Tiere einpferchen ist unanständig

Landwirtschaft

Dienstag, 21. September 2021 - 11:30 Uhr

von Johannes Küper (Schöppingen)

Leserbrief zum Artikel „Zwei Stunden Frustabbau Bauernverband hatte Bundestagskandidaten zu Gast“.

Foto: Josef Barnekamp

Stellten sich den Fragen der Landwirte (vorne von links): Karlheinz Busen (FDP), Nadine Heselhaus (SPD), Anne König (CDU) und Bernhard Lammersmann (Grüne). Dahinter (von links) die Gastgeber und Organisatoren Michael Werlemann, Henrika Werlemann-Greving, Frank Kisfeld (LSV) und Ludger Schulze Beiering (WLV).

Dass manche Menschen infolge ihres Studiums in vielen Lebens-und Geschäftsbereichen zum Teil hervorragende Leistungen erbringen, ist mir schon länger bekannt. Dass Karlheinz Busen (FDP) offenbar sogar mit Tieren reden und sie verstehen kann, ist mir allerdings neu. Oder woher nimmt Herr Busen die Erkenntnis, dass es dem Tier egal ist, ob da zehn oder 1000 stehen?
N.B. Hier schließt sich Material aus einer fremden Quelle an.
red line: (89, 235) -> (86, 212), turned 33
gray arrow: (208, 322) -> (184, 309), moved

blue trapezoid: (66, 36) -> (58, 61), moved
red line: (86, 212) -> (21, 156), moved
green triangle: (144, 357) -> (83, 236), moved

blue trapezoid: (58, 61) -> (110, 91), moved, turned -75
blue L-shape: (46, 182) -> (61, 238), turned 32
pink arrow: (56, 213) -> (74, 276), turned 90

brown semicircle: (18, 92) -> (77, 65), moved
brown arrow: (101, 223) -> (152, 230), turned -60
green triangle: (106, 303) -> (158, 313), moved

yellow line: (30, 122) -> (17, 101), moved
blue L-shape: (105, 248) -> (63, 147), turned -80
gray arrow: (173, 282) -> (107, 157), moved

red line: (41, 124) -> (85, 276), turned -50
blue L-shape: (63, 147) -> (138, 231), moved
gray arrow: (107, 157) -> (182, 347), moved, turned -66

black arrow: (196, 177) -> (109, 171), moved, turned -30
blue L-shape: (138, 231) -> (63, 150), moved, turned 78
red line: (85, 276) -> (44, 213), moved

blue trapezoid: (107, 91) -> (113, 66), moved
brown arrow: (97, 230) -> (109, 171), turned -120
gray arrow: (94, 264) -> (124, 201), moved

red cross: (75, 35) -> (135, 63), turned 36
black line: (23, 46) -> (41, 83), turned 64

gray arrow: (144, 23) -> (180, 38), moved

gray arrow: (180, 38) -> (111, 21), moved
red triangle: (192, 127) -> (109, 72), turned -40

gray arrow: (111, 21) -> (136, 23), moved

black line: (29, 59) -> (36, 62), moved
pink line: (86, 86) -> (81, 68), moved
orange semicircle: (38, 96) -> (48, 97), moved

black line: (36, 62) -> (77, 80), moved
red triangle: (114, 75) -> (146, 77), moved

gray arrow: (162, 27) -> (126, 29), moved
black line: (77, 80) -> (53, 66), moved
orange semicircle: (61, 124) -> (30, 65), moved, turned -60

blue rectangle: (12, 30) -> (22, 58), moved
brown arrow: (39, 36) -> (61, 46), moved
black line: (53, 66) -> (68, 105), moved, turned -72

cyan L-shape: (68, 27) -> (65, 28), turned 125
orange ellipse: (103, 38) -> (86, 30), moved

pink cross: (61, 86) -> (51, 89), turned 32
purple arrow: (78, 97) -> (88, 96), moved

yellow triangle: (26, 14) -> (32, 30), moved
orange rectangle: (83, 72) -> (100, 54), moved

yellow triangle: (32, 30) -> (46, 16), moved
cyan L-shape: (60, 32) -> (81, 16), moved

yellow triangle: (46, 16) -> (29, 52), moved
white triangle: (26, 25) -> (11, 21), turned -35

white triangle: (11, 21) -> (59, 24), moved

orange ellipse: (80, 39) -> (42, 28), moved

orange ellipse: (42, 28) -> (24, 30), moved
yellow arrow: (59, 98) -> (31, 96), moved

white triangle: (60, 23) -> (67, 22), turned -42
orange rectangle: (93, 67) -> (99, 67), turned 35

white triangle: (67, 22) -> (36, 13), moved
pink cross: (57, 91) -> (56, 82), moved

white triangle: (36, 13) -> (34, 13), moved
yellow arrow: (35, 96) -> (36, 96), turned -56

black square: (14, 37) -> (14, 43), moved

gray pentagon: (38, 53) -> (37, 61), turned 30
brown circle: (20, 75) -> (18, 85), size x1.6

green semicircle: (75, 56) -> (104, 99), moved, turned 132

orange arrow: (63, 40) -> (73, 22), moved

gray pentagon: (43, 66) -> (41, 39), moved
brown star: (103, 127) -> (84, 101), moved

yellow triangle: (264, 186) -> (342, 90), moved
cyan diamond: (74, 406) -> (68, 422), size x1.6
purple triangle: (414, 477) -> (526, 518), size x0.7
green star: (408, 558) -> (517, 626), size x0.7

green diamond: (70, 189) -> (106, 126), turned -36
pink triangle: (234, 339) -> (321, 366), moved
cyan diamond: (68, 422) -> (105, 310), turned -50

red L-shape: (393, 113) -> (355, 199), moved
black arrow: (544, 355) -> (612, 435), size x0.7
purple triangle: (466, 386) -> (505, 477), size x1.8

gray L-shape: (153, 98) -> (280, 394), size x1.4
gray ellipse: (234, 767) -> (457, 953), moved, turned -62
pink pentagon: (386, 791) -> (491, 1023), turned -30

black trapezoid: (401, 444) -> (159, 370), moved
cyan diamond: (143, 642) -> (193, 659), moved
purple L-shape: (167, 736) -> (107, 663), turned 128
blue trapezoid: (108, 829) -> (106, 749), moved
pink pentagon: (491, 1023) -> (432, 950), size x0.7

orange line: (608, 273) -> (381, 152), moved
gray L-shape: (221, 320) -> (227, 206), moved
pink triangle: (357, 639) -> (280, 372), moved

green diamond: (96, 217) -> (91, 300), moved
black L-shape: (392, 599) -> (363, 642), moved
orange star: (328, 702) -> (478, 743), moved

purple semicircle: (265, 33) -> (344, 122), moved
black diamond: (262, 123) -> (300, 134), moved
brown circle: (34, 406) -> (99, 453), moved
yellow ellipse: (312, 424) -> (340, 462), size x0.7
So hat er es ja wohl als Bundestagsabgeordneter und Ausschussmitglied für Ernährung und Landwirtschaft in der Diskussion mit Landwirten und Kandidaten des Wahlkreises 126 (Borken II) in Ahaus-Wüllen erklärt. Das muss man als Politiker bei solchen Treffen vor Interessen-und Berufsverbänden wohl sagen, um nicht ausgebuht zu werden. Eine Massentierhaltung gibt es für ihn also auch nicht.

Schrecklich, diese Ansicht. Nur um ein Gefühl für eine derartige Häufung von Lebewesen zu bekommen, empfehle ich ihm, eine Zeitlang mal sein sicher fein eingerichtetes Büro in Berlin und zu Hause gegen ein Großraumbüro in der Verwaltung oder Privatwirtschaft zu tauschen. Es ist unanständig, die von uns völlig abhängigen Tiere so einzupferchen und vegetieren zu lassen. Ich glaube, dass die meisten Bauern auch ähnlich denken, aus wirtschaftlichen Gründen aber so handeln. Es ist an uns Verbrauchern, weniger Fleisch zu konsumieren, und an den Politikern, bundes- und europaweit andere Rahmenbedingungen in der Tierhaltung, beim Transport, und beim Töten zu schaffen. Daran messe ich Herrn Busen und seine Kollegen.